Dr Miriam Marra
Dr Miriam Marra
- Lecturer in Finance
- Programme Director: MSc Investment Banking and Islamic Finance
Profile & Expertise
Miriam is a Lecturer in Finance at the ICMA Centre since October 2012. Prior to joining the ICMA Centre, Miriam was a Teaching Fellow at Warwick Business School where she completed her PhD in Finance in December 2012. She holds also a BSc and an MA in International Economics from the University of Tor Vergata (Rome), and an MSc in Economics and Finance from Warwick Business School.
Her research interests are primarily in the areas of Asset Pricing and Liquidity, Credit Risk, Empirical Finance, Financial Crisis and Contagion, and Market Microstructure. Miriam has presented her research work in several workshops and conferences in the UK and overseas. Her current work is focused on: detecting and explaining cross-market illiquidity commonalities and liquidity effects on credit default swaps and synthetic CDOs; testing structural models for default risk and market microstructure models in debt and credit derivative markets; and investigating issues related to tail risk and investors’ uncertainty in financial markets.
Key publications, books, research & papers
Filter by year
Currently filtering by:
Explaining co-movements between equity and CDS bid-ask spreads
In this paper I show that the co-movements between bid-ask spreads of equities and credit default swaps vary over time and increase over crisis periods. The co-movements are strongly related to systematic risk factors and to the theoretical debt-to-equity hedge ratio. I document that hedging and asymmetric information, besides higher funding costs and market volatility risk, are driving factors of the commonality and are significantly priced in CDS bid-ask spreads.

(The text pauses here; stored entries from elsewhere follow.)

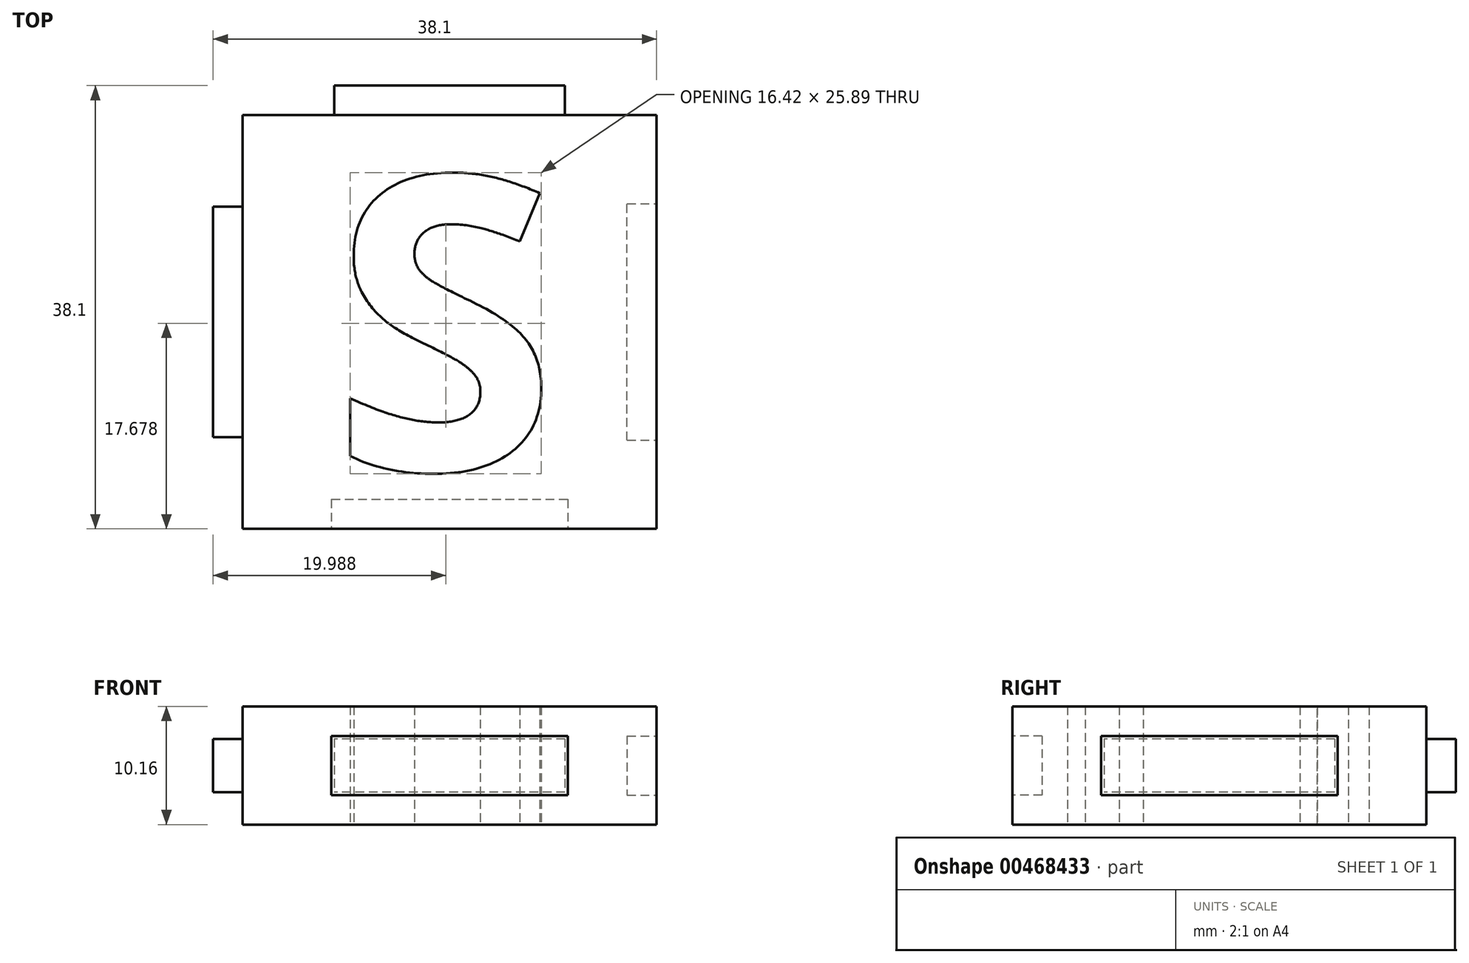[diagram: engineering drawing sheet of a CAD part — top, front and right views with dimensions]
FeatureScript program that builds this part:
annotation { "Feature Type Name" : "Feature", "Feature Type Description" : "" }
export const myFeature = defineFeature(function(context is Context, id is Id, definition is map)
    precondition{}
    {
        {
            var Q0;
            Q0=qCreatedBy(makeId("Top.planeOp"),FACE);
            var sketch = newSketch(context, id + "F0", { "sketchPlane" : qUnion([Q0])});
            skLineSegment(sketch, "E0.bottom", {"start": v(-17.78, 17.78) * mm, "end": v(17.78, 17.78) * mm});
            skLineSegment(sketch, "E0.top", {"start": v(-17.78, -17.78) * mm, "end": v(17.78, -17.78) * mm});
            skLineSegment(sketch, "E0.left", {"start": v(-17.78, 17.78) * mm, "end": v(-17.78, -17.78) * mm});
            skLineSegment(sketch, "E0.right", {"start": v(17.78, 17.78) * mm, "end": v(17.78, -17.78) * mm});
            skText(sketch, "E1", { "text": "S", "fontName": "OpenSans-Bold.ttf"});
            const initialGuessF0  = {"E1": [-0.01016, -0.0127, 1, 0, 0.0254]};
            skSetInitialGuess(sketch, initialGuessF0);
            skSolve(sketch);
        }
        {
            var Q0;
            Q0=qSketchRegion(id+"F0",true);
            extrude(context, id + "F1", {"entities" : qUnion([Q0]), "endBound" : BoundingType.SYMMETRIC, "depth" : 10.16 * mm});
        }
        {
            var Q0;
            Q0=makeQuery(id+"F1.opExtrude","SWEPT_FACE",FACE,{"disambiguationData":[OSD([sQuery(id+"F0.wireOp",EDGE,"E0.bottom")])]});
            var sketch = newSketch(context, id + "F2", { "sketchPlane" : qUnion([Q0])});
            skLineSegment(sketch, "E2.bottom", {"start": v(-9.9, 2.29) * mm, "end": v(9.9, 2.29) * mm});
            skLineSegment(sketch, "E2.top", {"start": v(-9.9, -2.29) * mm, "end": v(9.9, -2.29) * mm});
            skLineSegment(sketch, "E2.left", {"start": v(-9.9, 2.29) * mm, "end": v(-9.9, -2.29) * mm});
            skLineSegment(sketch, "E2.right", {"start": v(9.9, 2.29) * mm, "end": v(9.9, -2.29) * mm});
            skSolve(sketch);
        }
        {
            var Q0;
            Q0=qSketchRegion(id+"F2",true);
            extrude(context, id + "F3", {"entities" : qUnion([Q0]), "operationType" : NewBodyOperationType.ADD, "depth" : 2.54 * mm});
        }
        {
            var Q0;
            Q0=makeQuery(id+"F1.opExtrude","SWEPT_FACE",FACE,{"disambiguationData":[OSD([sQuery(id+"F0.wireOp",EDGE,"E0.left")])]});
            var sketch = newSketch(context, id + "F4", { "sketchPlane" : qUnion([Q0])});
            skLineSegment(sketch, "E3.bottom", {"start": v(-9.9, 2.29) * mm, "end": v(9.9, 2.29) * mm});
            skLineSegment(sketch, "E3.top", {"start": v(-9.9, -2.29) * mm, "end": v(9.9, -2.29) * mm});
            skLineSegment(sketch, "E3.left", {"start": v(-9.9, 2.29) * mm, "end": v(-9.9, -2.29) * mm});
            skLineSegment(sketch, "E3.right", {"start": v(9.9, 2.29) * mm, "end": v(9.9, -2.29) * mm});
            skSolve(sketch);
        }
        {
            var Q0;
            Q0=qSketchRegion(id+"F4",true);
            extrude(context, id + "F5", {"entities" : qUnion([Q0]), "operationType" : NewBodyOperationType.ADD, "depth" : 2.54 * mm});
        }
        {
            var Q0;
            Q0=makeQuery(id+"F1.opExtrude","SWEPT_FACE",FACE,{"disambiguationData":[OSD([sQuery(id+"F0.wireOp",EDGE,"E0.top")])]});
            var sketch = newSketch(context, id + "F6", { "sketchPlane" : qUnion([Q0])});
            skLineSegment(sketch, "E4.bottom", {"start": v(-10.16, 2.54) * mm, "end": v(10.16, 2.54) * mm});
            skLineSegment(sketch, "E4.top", {"start": v(-10.16, -2.54) * mm, "end": v(10.16, -2.54) * mm});
            skLineSegment(sketch, "E4.left", {"start": v(-10.16, 2.54) * mm, "end": v(-10.16, -2.54) * mm});
            skLineSegment(sketch, "E4.right", {"start": v(10.16, 2.54) * mm, "end": v(10.16, -2.54) * mm});
            skSolve(sketch);
        }
        {
            var Q0;
            Q0=qSketchRegion(id+"F6",true);
            extrude(context, id + "F7", {"entities" : qUnion([Q0]), "operationType" : NewBodyOperationType.REMOVE, "oppositeDirection" : true, "depth" : 2.54 * mm});
        }
        {
            var Q0;
            Q0=makeQuery(id+"F1.opExtrude","SWEPT_FACE",FACE,{"disambiguationData":[OSD([sQuery(id+"F0.wireOp",EDGE,"E0.right")])]});
            var sketch = newSketch(context, id + "F8", { "sketchPlane" : qUnion([Q0])});
            skLineSegment(sketch, "E5.bottom", {"start": v(-10.16, 2.54) * mm, "end": v(10.16, 2.54) * mm});
            skLineSegment(sketch, "E5.top", {"start": v(-10.16, -2.54) * mm, "end": v(10.16, -2.54) * mm});
            skLineSegment(sketch, "E5.left", {"start": v(-10.16, 2.54) * mm, "end": v(-10.16, -2.54) * mm});
            skLineSegment(sketch, "E5.right", {"start": v(10.16, 2.54) * mm, "end": v(10.16, -2.54) * mm});
            skSolve(sketch);
        }
        {
            var Q0;
            Q0=qSketchRegion(id+"F8",true);
            extrude(context, id + "F9", {"entities" : qUnion([Q0]), "operationType" : NewBodyOperationType.REMOVE, "oppositeDirection" : true, "depth" : 2.54 * mm});
        }
    });
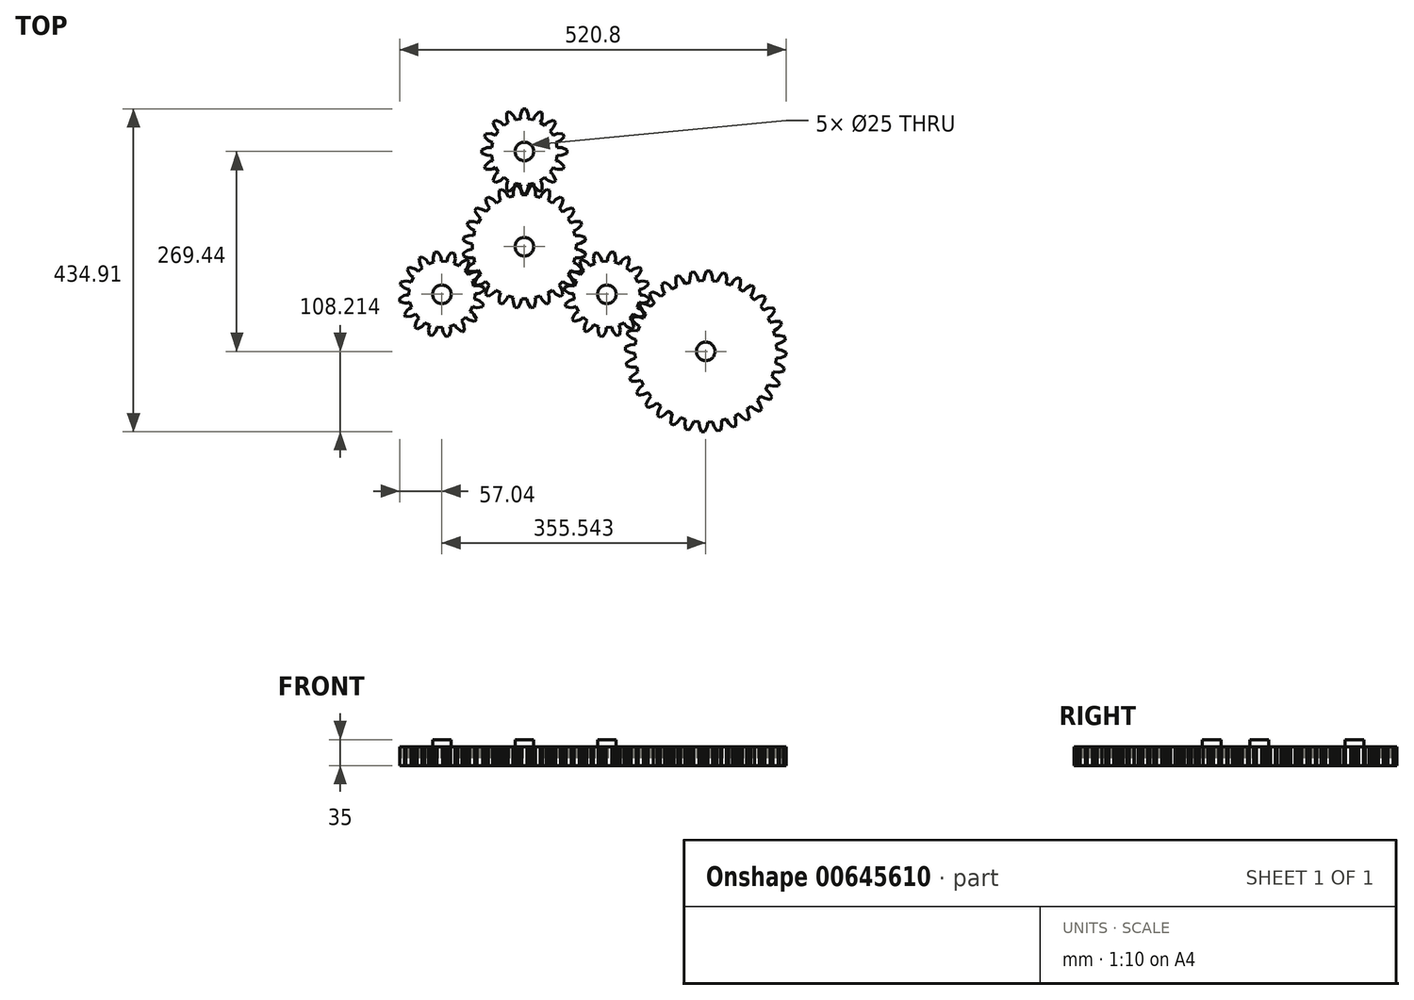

The impact of liquidity on senior credit index spreads during the subprime crisis
This paper examines the effects of liquidity during the 2007–09 crisis, focussing on the Senior Tranche of the CDX.NA.IG Index and on Moody’s AAA Corporate Bond Index. It aims to understand whether the sharp increase in the credit spreads of these AAA-rated credit indices can be explained by worse credit fundamentals alone or whether it also reflects a lack of depth in the relevant markets, the scarcity of risk-capital, and the liquidity preference exhibited by investors. Using cointegration analysis and error correction models, the paper shows that during the crisis lower market and funding liquidity are important drivers of the increase in the credit spread of the AAA-rated structured product, whilst they are less significant in explaining credit spread changes for a portfolio of unstructured credit instruments. Looking at the experience of the subprime crisis, the study shows that when the conditions under which securitisation can work properly (liquidity, transparency and tradability) suddenly disappear, investors are left highly exposed to systemic risk.